Regulation ECE-R 48 specifies which lighting equipment must be fitted to the various vehicle types. Also the exact number, respectively minimum and maximum equipment, as well as the mounting locations are specified.
It should be noted that this document is not a legal text. It merely quotes in part from the relevant regulations and laws. For binding statements, the legal regulations or official translations of these should be consulted. No guarantee is given for the correctness of the information given here.
The current ECE regulations are published on the UN website. There they can be freely viewed by anyone.
Contracting parties to the ECE regulations
A number of countries participate in the further development of the ECE regulations, because new technologies in vehicle technology require continuous adaptation of the regulations. Other states recognize the regulations and test vehicles and vehicle parts on the basis of them. A positive test forms the basis for the approval of the vehicle part or vehicle for road traffic. The vehicle is then approved for all states that are contracting parties.

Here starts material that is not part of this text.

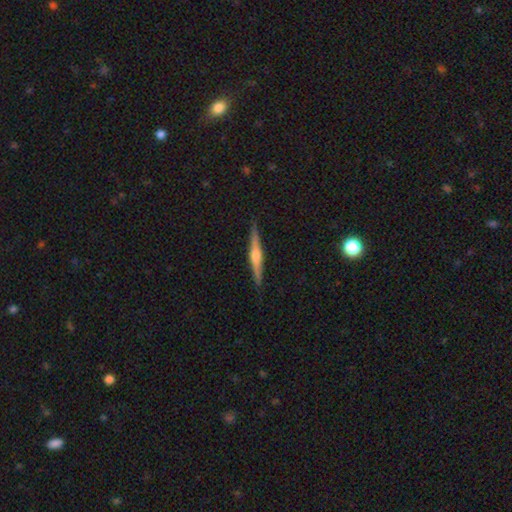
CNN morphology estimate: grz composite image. It shows a featured or disk galaxy (73%) viewed edge-on (98%) with a rounded central bulge (82%). Merging: none (91%).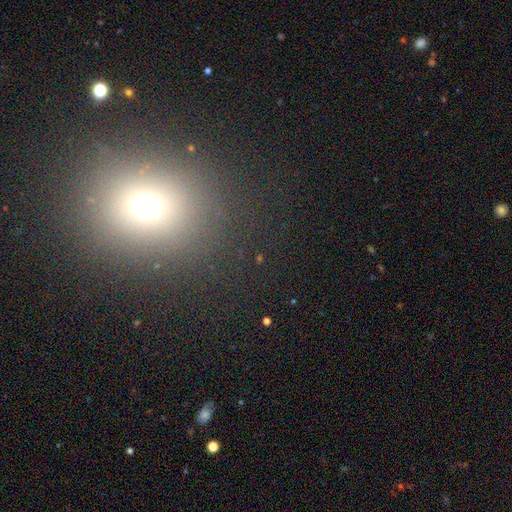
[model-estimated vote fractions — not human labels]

The country in which the test or approval took place is noted on the tested part. This can be recognized by the test mark of the contract partner, which is affixed to the vehicle part in a circle. The test center for technical lighting equipment on vehicles works together with the Federal Motor Transport Authority in Flensburg. Vehicle parts tested here receive the E1 test mark.
The following overview is not complete, but consists of randomly selected partners. A list of all contracting parties can be found in the general part of the current ECE regulation.
Contracting Parties to the Agreement concerning the Adoption of Uniform Technical Prescriptions for Wheeled Vehicles, Equipment and Attachments.
Lighting equipment on vehicles
Vehicle lighting serves a variety of purposes. The headlights illuminate the road at night, and serve to orient the driver. The lights, on the other hand, serve other road users for orientation. They inform other road users about the position (for example, with the rear lights) and the change of movement (for example, with the brake lights) of the vehicle.
For motor vehicles, the lighting equipment is specified in the ECE regulations and is valid internationally. For bicycles, national regulations still apply at present. In this case, the test center for technical lighting equipment on vehicles is your test center and a contact if you have any questions. The prescribed technical lighting equipment on bicycles is listed in the StVZO (Road Traffic Licensing Regulations), paragraph 67.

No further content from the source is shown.